EXERCISE MATERIALS:

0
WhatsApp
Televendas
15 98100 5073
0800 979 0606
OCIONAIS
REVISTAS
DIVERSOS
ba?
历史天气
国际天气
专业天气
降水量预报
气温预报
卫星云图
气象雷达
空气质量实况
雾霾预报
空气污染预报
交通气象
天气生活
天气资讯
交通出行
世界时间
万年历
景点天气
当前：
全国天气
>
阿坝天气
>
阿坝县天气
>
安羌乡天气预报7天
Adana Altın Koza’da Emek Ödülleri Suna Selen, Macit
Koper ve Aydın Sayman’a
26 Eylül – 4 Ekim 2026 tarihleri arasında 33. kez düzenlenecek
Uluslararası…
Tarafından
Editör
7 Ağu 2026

YOUR TASK: Everything in the listing is to be restated exactly.

REPLY TO THE EXERCISE:
0
WhatsApp
Televendas
15 98100 5073
0800 979 0606
OCIONAIS
REVISTAS
DIVERSOS
ba?
历史天气
国际天气
专业天气
降水量预报
气温预报
卫星云图
气象雷达
空气质量实况
雾霾预报
空气污染预报
交通气象
天气生活
天气资讯
交通出行
世界时间
万年历
景点天气
当前：
全国天气
>
阿坝天气
>
阿坝县天气
>
安羌乡天气预报7天
Adana Altın Koza’da Emek Ödülleri Suna Selen, Macit
Koper ve Aydın Sayman’a
26 Eylül – 4 Ekim 2026 tarihleri arasında 33. kez düzenlenecek
Uluslararası…
Tarafından
Editör
7 Ağu 2026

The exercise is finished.